◆ Work request ◆
What is needed is the full set of records, word for word, with no pictures.

◆ Data shown ◆
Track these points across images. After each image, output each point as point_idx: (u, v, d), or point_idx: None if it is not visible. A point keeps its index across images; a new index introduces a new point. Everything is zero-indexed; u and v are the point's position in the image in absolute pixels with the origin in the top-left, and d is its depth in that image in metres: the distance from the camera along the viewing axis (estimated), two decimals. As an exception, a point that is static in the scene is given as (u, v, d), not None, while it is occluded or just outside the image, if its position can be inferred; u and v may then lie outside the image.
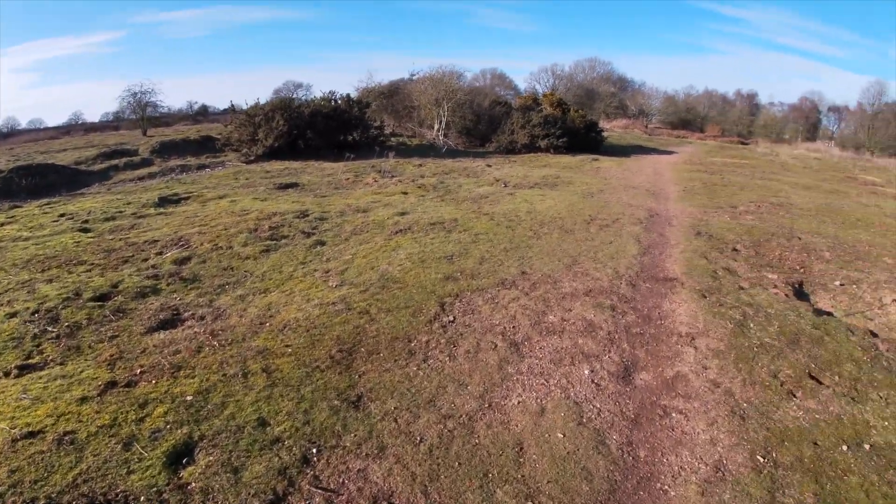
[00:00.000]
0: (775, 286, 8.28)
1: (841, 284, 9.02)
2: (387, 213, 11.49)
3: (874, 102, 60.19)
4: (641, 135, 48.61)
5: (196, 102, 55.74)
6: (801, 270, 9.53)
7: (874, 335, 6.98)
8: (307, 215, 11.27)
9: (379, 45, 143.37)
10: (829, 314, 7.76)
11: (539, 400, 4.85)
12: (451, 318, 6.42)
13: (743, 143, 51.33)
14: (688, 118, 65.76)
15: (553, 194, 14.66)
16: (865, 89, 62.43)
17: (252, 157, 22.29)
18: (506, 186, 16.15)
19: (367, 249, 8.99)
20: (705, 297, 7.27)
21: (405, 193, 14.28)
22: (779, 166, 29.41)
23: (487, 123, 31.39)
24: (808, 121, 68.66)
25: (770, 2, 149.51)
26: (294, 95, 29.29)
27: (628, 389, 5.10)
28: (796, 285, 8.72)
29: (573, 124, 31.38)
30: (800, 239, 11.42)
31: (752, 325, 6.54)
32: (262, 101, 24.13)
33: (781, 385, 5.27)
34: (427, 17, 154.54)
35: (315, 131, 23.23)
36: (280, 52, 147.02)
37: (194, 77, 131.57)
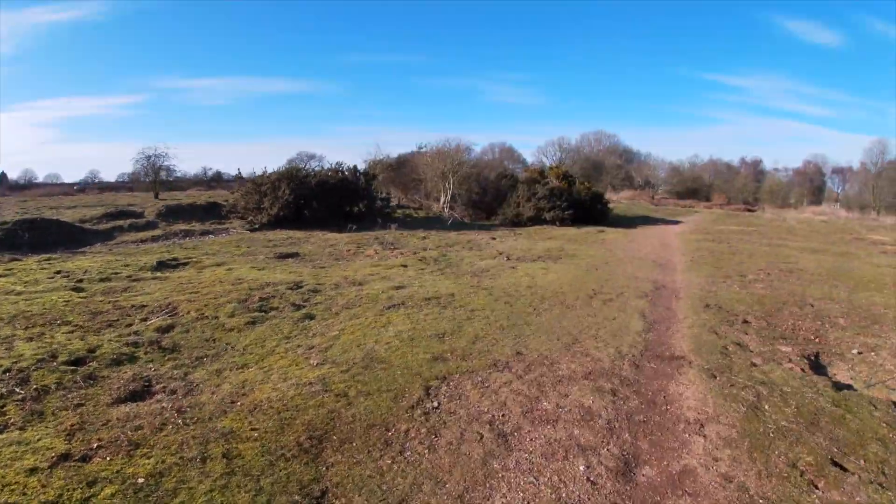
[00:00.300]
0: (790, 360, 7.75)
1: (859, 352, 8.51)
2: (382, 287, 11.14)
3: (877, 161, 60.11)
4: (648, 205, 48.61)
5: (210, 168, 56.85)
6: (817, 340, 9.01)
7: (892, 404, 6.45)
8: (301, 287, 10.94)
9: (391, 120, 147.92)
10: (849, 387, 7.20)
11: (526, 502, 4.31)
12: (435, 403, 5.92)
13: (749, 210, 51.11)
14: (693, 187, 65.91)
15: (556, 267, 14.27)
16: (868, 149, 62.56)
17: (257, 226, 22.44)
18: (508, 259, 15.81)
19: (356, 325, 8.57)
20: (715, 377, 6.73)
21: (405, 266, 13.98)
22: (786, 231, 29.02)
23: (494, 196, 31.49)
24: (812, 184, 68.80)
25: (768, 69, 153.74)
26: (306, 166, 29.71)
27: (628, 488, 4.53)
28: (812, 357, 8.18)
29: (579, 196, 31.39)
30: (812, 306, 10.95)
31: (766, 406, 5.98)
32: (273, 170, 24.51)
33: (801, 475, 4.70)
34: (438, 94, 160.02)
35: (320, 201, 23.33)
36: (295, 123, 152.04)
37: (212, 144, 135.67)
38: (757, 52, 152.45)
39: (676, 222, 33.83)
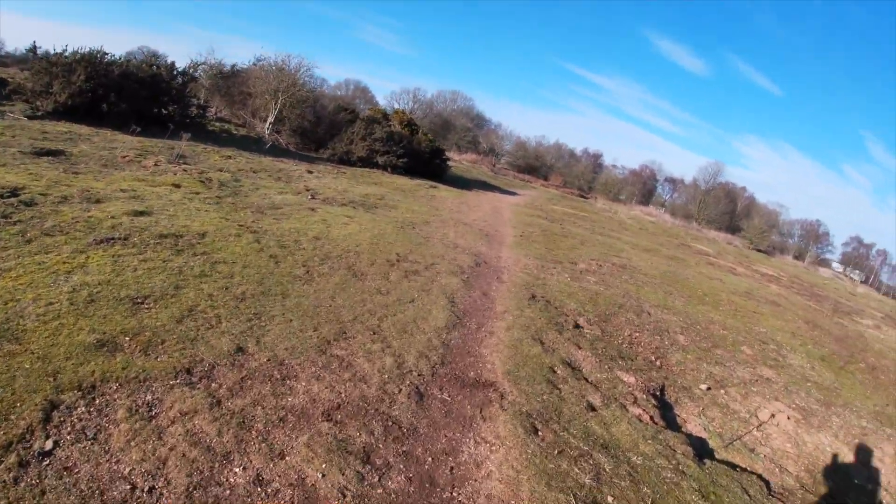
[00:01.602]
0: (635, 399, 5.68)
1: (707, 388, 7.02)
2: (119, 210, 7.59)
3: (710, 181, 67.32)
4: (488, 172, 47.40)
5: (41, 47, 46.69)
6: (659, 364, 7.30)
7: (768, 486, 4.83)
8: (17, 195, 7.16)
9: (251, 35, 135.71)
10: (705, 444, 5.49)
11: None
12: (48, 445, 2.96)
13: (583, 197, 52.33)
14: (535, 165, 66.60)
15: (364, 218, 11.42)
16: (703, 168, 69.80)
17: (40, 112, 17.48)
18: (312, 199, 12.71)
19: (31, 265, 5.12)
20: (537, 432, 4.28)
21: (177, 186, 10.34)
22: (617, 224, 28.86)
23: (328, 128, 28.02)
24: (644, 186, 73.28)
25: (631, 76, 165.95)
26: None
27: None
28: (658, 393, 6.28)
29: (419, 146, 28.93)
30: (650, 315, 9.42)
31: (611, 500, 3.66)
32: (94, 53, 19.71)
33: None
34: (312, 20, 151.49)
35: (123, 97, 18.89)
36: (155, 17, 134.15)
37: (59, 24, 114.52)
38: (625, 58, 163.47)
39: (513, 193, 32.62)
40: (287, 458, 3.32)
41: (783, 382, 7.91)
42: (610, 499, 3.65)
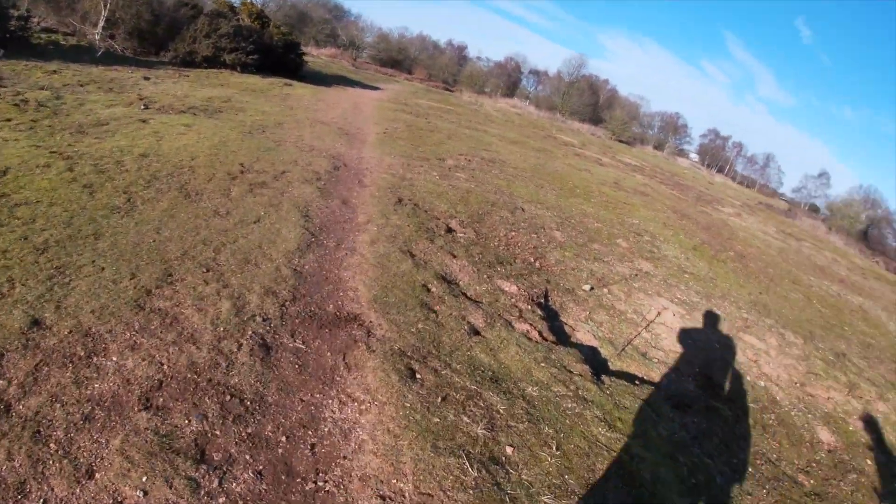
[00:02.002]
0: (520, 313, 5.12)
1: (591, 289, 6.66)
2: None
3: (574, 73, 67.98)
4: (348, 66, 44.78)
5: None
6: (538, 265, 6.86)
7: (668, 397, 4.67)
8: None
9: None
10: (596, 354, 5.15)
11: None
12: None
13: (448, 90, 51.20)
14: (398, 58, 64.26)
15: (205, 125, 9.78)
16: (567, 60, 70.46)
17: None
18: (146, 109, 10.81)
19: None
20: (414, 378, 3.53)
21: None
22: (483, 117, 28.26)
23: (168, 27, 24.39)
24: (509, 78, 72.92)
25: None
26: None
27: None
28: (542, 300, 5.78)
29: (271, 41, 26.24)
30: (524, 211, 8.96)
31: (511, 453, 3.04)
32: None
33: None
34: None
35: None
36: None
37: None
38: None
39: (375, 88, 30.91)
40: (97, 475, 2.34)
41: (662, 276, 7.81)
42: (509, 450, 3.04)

◆ Solution to this exercise ◆
Track these points across images. After each image, output each point as point_idx: (u, v, d), or point_idx: None if it is not visible. A point keeps its index across images; a new index introduces a new point. Everything is zero-indexed; u and v are the point's position in the image in absolute pixels with the origin in the top-left, and d is its depth in that image in metres: the distance from the camera along the viewing axis (estimated), two decimals. As an exception, a point that is static in the scene is given as (u, v, d), not None, while it is occluded or just outside the image, if its position can be inferred; u and v may then lie outside the image.
[00:00.000]
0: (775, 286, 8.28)
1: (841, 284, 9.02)
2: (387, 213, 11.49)
3: (874, 102, 60.19)
4: (641, 135, 48.61)
5: (196, 102, 55.74)
6: (801, 270, 9.53)
7: (874, 335, 6.98)
8: (307, 215, 11.27)
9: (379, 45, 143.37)
10: (829, 314, 7.76)
11: (539, 400, 4.85)
12: (451, 318, 6.42)
13: (743, 143, 51.33)
14: (688, 118, 65.76)
15: (553, 194, 14.66)
16: (865, 89, 62.43)
17: (252, 157, 22.29)
18: (506, 186, 16.15)
19: (367, 249, 8.99)
20: (705, 297, 7.27)
21: (405, 193, 14.28)
22: (779, 166, 29.41)
23: (487, 123, 31.39)
24: (808, 121, 68.66)
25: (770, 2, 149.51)
26: (294, 95, 29.29)
27: (628, 389, 5.10)
28: (796, 285, 8.72)
29: (573, 124, 31.38)
30: (800, 239, 11.42)
31: (752, 325, 6.54)
32: (262, 101, 24.13)
33: (781, 385, 5.27)
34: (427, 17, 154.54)
35: (315, 131, 23.23)
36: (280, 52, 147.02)
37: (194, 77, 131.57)
[00:00.300]
0: (790, 360, 7.75)
1: (859, 352, 8.51)
2: (382, 287, 11.14)
3: (877, 161, 60.11)
4: (648, 205, 48.61)
5: (210, 168, 56.85)
6: (817, 340, 9.01)
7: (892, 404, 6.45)
8: (301, 287, 10.94)
9: (391, 120, 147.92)
10: (849, 387, 7.20)
11: (526, 502, 4.31)
12: (435, 403, 5.92)
13: (749, 210, 51.11)
14: (693, 187, 65.91)
15: (556, 267, 14.27)
16: (868, 149, 62.56)
17: (257, 226, 22.44)
18: (508, 259, 15.81)
19: (356, 325, 8.57)
20: (715, 377, 6.73)
21: (405, 266, 13.98)
22: (786, 231, 29.02)
23: (494, 196, 31.49)
24: (812, 184, 68.80)
25: (768, 69, 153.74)
26: (306, 166, 29.71)
27: (628, 488, 4.53)
28: (812, 357, 8.18)
29: (579, 196, 31.39)
30: (812, 306, 10.95)
31: (766, 406, 5.98)
32: (273, 170, 24.51)
33: (801, 475, 4.70)
34: (438, 94, 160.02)
35: (320, 201, 23.33)
36: (295, 123, 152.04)
37: (212, 144, 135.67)
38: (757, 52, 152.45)
39: (676, 222, 33.83)
[00:01.602]
0: (635, 399, 5.68)
1: (707, 388, 7.02)
2: (119, 210, 7.59)
3: (710, 181, 67.32)
4: (488, 172, 47.40)
5: (41, 47, 46.69)
6: (659, 364, 7.30)
7: (768, 486, 4.83)
8: (17, 195, 7.16)
9: (251, 35, 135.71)
10: (705, 444, 5.49)
11: None
12: (48, 445, 2.96)
13: (583, 197, 52.33)
14: (535, 165, 66.60)
15: (364, 218, 11.42)
16: (703, 168, 69.80)
17: (40, 112, 17.48)
18: (312, 199, 12.71)
19: (31, 265, 5.12)
20: (537, 432, 4.28)
21: (177, 186, 10.34)
22: (617, 224, 28.86)
23: (328, 128, 28.02)
24: (644, 186, 73.28)
25: (631, 76, 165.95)
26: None
27: None
28: (658, 393, 6.28)
29: (419, 146, 28.93)
30: (650, 315, 9.42)
31: (611, 500, 3.66)
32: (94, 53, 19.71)
33: None
34: (312, 20, 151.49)
35: (123, 97, 18.89)
36: (155, 17, 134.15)
37: (59, 24, 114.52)
38: (625, 58, 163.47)
39: (513, 193, 32.62)
40: (287, 458, 3.32)
41: (783, 382, 7.91)
42: (610, 499, 3.65)
[00:02.002]
0: (520, 313, 5.12)
1: (591, 289, 6.66)
2: None
3: (574, 73, 67.98)
4: (348, 66, 44.78)
5: None
6: (538, 265, 6.86)
7: (668, 397, 4.67)
8: None
9: None
10: (596, 354, 5.15)
11: None
12: None
13: (448, 90, 51.20)
14: (398, 58, 64.26)
15: (205, 125, 9.78)
16: (567, 60, 70.46)
17: None
18: (146, 109, 10.81)
19: None
20: (414, 378, 3.53)
21: None
22: (483, 117, 28.26)
23: (168, 27, 24.39)
24: (509, 78, 72.92)
25: None
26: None
27: None
28: (542, 300, 5.78)
29: (271, 41, 26.24)
30: (524, 211, 8.96)
31: (511, 453, 3.04)
32: None
33: None
34: None
35: None
36: None
37: None
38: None
39: (375, 88, 30.91)
40: (97, 475, 2.34)
41: (662, 276, 7.81)
42: (509, 450, 3.04)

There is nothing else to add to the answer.